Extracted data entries
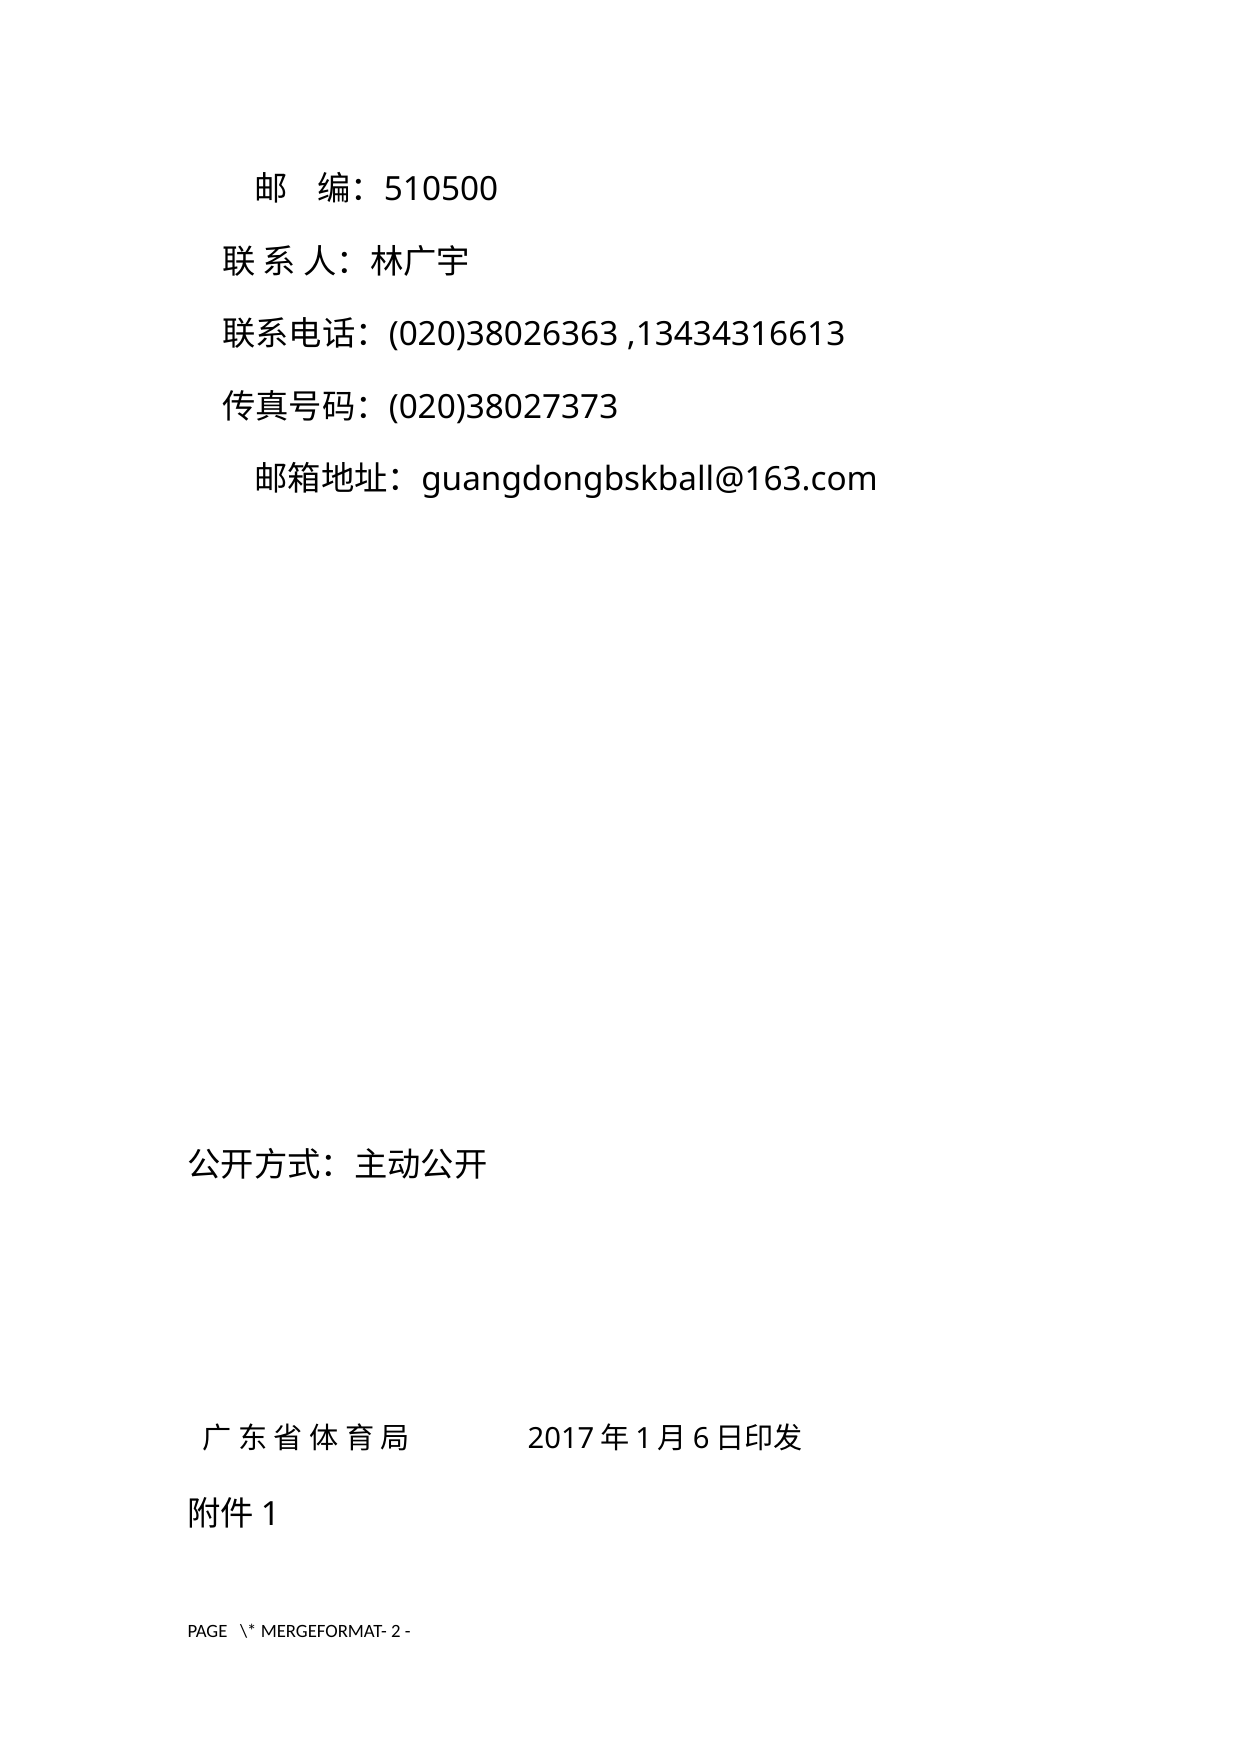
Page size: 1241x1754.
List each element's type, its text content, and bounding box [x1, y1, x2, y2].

text 传真号码：(020)38027373 [187, 379, 1053, 428]
text 邮 编：510500 [187, 162, 1053, 210]
text 联系电话：(020)38026363 ,13434316613 [187, 307, 1053, 355]
text 邮箱地址：guangdongbskball@163.com [187, 452, 1053, 501]
text 附件1 [187, 1478, 1053, 1543]
text 广 东 省 体 育 局 2017年1月6日印发 [187, 1414, 1053, 1457]
text 联 系 人：林广宇 [187, 234, 1053, 283]
text 公开方式：主动公开 [187, 1138, 1053, 1186]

Task requirements: The records above must be copied exactly, with no pictures carried over.

Finished task:
Page size: 1241x1754.
List each element's type, its text content, and bounding box [x1, y1, x2, y2].

text 传真号码：(020)38027373 [187, 379, 1053, 428]
text 邮 编：510500 [187, 162, 1053, 210]
text 联系电话：(020)38026363 ,13434316613 [187, 307, 1053, 355]
text 邮箱地址：guangdongbskball@163.com [187, 452, 1053, 501]
text 附件1 [187, 1478, 1053, 1543]
text 广 东 省 体 育 局 2017年1月6日印发 [187, 1414, 1053, 1457]
text 联 系 人：林广宇 [187, 234, 1053, 283]
text 公开方式：主动公开 [187, 1138, 1053, 1186]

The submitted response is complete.